Community Lights: The 11th annual InLight Richmond brings the concept of community into VMFA for two nights

Maybe you heard the rumor that last year’s InLight, the 10th for the outdoor event, would be the last one.

Not true, says Emily Smith, executive director of 1708 Gallery, which presents the light-based exhibition. For organizers, the concern is not letting InLight get stale, especially as crowd numbers continue to increase. Despite the temperature being a bone-chilling 27 degrees in 2014, more than 9,000 people showed up for InLight when it was held in Monroe Park. The next year, 13,000 showed up at the Virginia Museum of Fine Arts and 15,000 in Scott’s Addition in 2016.

Although last year’s event along Broad Street had to deal with rain blowing through, after two hours there were already 16,000 people on the streets of the arts district. “There’s still clearly an audience for it,” Smith says.

This year’s InLight mimics 2015 because it again encompasses two nights rather than one and returns to the museum’s grounds. The 26 artists were asked to think about community when designing their pieces, resulting in several installations focused on local flora and fauna, as well as the James River.

Steven Casanova’s “1898 N. Colonial Ave.” is an installation of papier-mâché, chrome paint, blue tarps, solar powered lights and projections, purposely designed to a scale that makes the message feel real and relatable. He sees his work as melding historical background within a current reference. “The installation is made up of materials that could never be used for the purpose they serve and materials that should never be used for the purpose they serve,” Casanova explains. “Yet they are, developing a conversation between the sculptures.”

The piece is part of his year-long project in Virginia to bring awareness about Puerto Rico’s circumstances after Hurricane Maria. “I want to educate people beyond what they see in headlines so they can be more informed about the crisis continuing and developing into larger problems. Since Puerto Ricans don’t get to vote, we have to.”

Part of the goal for the 1708 Gallery team that produces InLight is for it to evolve along with the city. Artists are invited to apply and a new judge — this year’s is Kimberli Grant, the McKinnon curator of modern and contemporary art at the Chrysler Museum in Norfolk — is selected every year to winnow the applications to a manageable number. For 2018, it has begun inviting more artists directly to augment the juried selections. “We’re focusing on making it a more curated exhibition,” Smith says.

Jessica Lynne is a writer who was invited to participate this year, but because she doesn’t create objects, the experience was a new one. “Draft for an Epic #4: For Love and Land” was originally written for Open Space, a hybrid publishing platform of the San Francisco Museum of Modern Art. The essays produced during her residency there blend art criticism and elements of creative nonfiction as a way of grappling with memory, home and black Americana.
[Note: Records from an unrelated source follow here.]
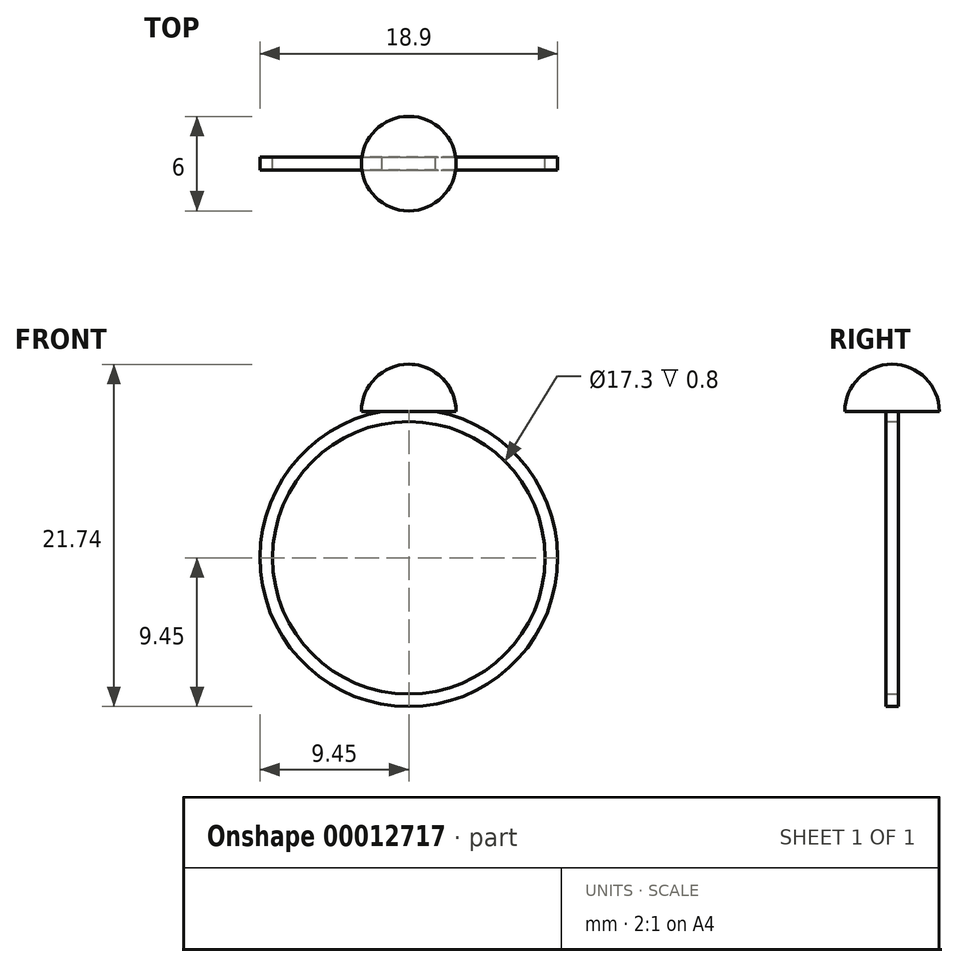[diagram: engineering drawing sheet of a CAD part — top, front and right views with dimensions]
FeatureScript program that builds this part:
annotation { "Feature Type Name" : "Feature", "Feature Type Description" : "" }
export const myFeature = defineFeature(function(context is Context, id is Id, definition is map)
    precondition{}
    {
        {
            var Q0;
            Q0=qCreatedBy(makeId("Front.planeOp"),FACE);
            var sketch = newSketch(context, id + "F0", { "sketchPlane" : qUnion([Q0])});
            skCircle(sketch, "E0", {"center": v(0, 0) * mm, "radius": 8.65 * mm});
            skCircle(sketch, "E1", {"center": v(0, 0) * mm, "radius": 9.45 * mm});
            skLineSegment(sketch, "E2", {"start": v(0, 0) * mm, "end": v(1.71, 9.3) * mm});
            skLineSegment(sketch, "E3", {"start": v(-1.71, 9.3) * mm, "end": v(0, 0) * mm});
            skLineSegment(sketch, "E4", {"start": v(-1.71, 9.3) * mm, "end": v(0, 9.3) * mm});
            skLineSegment(sketch, "E5", {"start": v(0, 9.3) * mm, "end": v(1.71, 9.3) * mm});
            skSolve(sketch);
        }
        {
            var Q0;
            {var subQ1=sQuery(id+"F0.wireOp",EDGE,"E0");var subQ5=sQuery(id+"F0.wireOp",EDGE,"E2");var subQ6=makeQuery(id+"F0.imprint","INTERSECT",VERTEX,{"derivedFrom":[subQ1,subQ5]});Q0=makeQuery(id+"F0.imprint","IMPRINT",FACE,{"disambiguationData":[TD([[makeQuery(id+"F0.imprint","IMPRINT",EDGE,{"disambiguationData":[TD([[subQ6,1.0]])],"derivedFrom":subQ1}),-1.0]])]});}
            var Q1;
            {var subQ1=sQuery(id+"F0.wireOp",EDGE,"E4");Q1=makeQuery(id+"F0.imprint","IMPRINT",FACE,{"disambiguationData":[TD([[makeQuery(id+"F0.imprint","IMPRINT",EDGE,{"derivedFrom":subQ1}),-1.0]])]});}
            extrude(context, id + "F1", {"entities" : qUnion([Q0, Q1]), "depth" : .4 * mm});
        }
        {
            var Q0;
            {var subQ1=sQuery(id+"F0.wireOp",EDGE,"E0");var subQ5=sQuery(id+"F0.wireOp",EDGE,"E2");var subQ6=makeQuery(id+"F0.imprint","INTERSECT",VERTEX,{"derivedFrom":[subQ1,subQ5]});Q0=makeQuery(id+"F0.imprint","IMPRINT",FACE,{"disambiguationData":[TD([[makeQuery(id+"F0.imprint","IMPRINT",EDGE,{"disambiguationData":[TD([[subQ6,1.0]])],"derivedFrom":subQ1}),-1.0]])]});}
            var Q1;
            {var subQ1=sQuery(id+"F0.wireOp",EDGE,"E4");Q1=makeQuery(id+"F0.imprint","IMPRINT",FACE,{"disambiguationData":[TD([[makeQuery(id+"F0.imprint","IMPRINT",EDGE,{"derivedFrom":subQ1}),-1.0]])]});}
            extrude(context, id + "F2", {"entities" : qUnion([Q0, Q1]), "operationType" : NewBodyOperationType.ADD, "oppositeDirection" : true, "depth" : .4 * mm});
        }
        {
            var Q0;
            {var subQ0=sQuery(id+"F0.wireOp",EDGE,"E4");var subQ1=sQuery(id+"F0.wireOp",EDGE,"E5");Q0=makeQuery(id+"F2.boolean.opBoolean","MERGE",FACE,{"derivedFrom":[makeQuery(id+"F1.opExtrude","SWEPT_FACE",FACE,{"disambiguationData":[OSD([subQ0,subQ1])]}),makeQuery(id+"F2.opExtrude","SWEPT_FACE",FACE,{"disambiguationData":[OSD([subQ0,subQ1])]})]});}
            var sketch = newSketch(context, id + "F3", { "sketchPlane" : qUnion([Q0])});
            skCircle(sketch, "E6", {"center": v(0, 0) * mm, "radius": 3 * mm});
            skSolve(sketch);
        }
        {
            var Q0;
            Q0 = qSketchRegion(id + "F3", true);
            extrude(context, id + "F4", {"entities" : qUnion([Q0]), "operationType" : NewBodyOperationType.ADD, "depth" : 3 * mm});
        }
        {
            var Q0;
            Q0=makeQuery(id+"F4.opExtrude","CAP_FACE",FACE,{"disambiguationData":[OSD([sQuery(id+"F3.wireOp",EDGE,"E6")])],"isStart":false});
            fillet(context, id + "F5", {"entities" : qUnion([Q0]), "radius" : 3 * mm, "tangentPropagation" : true, "allowEdgeOverflow" : false});
        }
    });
For InLight, the essay will be displayed as a handwritten projection. “This specific text is a meditative response to the ecological precariousness of my home and birthplace in Hampton Roads,” Lynne says of the ongoing work in progress. “I’m hoping to find a way to think about the places that I’ve called home and my relationship to the American South as a black Southern woman. Land and the politics of land are certainly connected to that for me.”

“Building Together,” created by Kevin Orlosky, is an installation of interactive larger-than-life building blocks lit from within, their sides displaying portraits of Richmonders printed on transparent material.

“The concept of the installation is to show that if we all work together reaching across communities and putting people first, we can build a healthier more equitable Richmond,” Orlosky says of blocks that represent the diversity of people who live in Richmond. The audience is invited to stack and re-stack, build and rebuild the installation throughout the exhibit as a way to draw attention to the need for continual change and input from all communities. “My goal in creating it is to help open dialogue about potential ways to build and develop Richmond that are more inclusive and bring people together.”

As always, InLight will include many interactive elements like Orlosky’s, clearly labeled to draw attention away from visitors making everything interactive.

Ten years in, InLight has become ingrained in the cultural calendar of Richmond, the must-see visual equivalent of the Richmond Folk Festival.

“I love the range of subjects and the variety of spectators,” Casanova says. “InLight brings so many different people together to see art without the gallery walls and the works become part of the city›s pop culture.” S

InLight Richmond will be Friday, Nov. 16, from 7 p.m. to midnight, and Saturday, Nov. 17, from 7 p.m. – 10 p.m. at the Virginia Museum of Fine Arts, 200 N. Boulevard. Free. 1708gallery.org.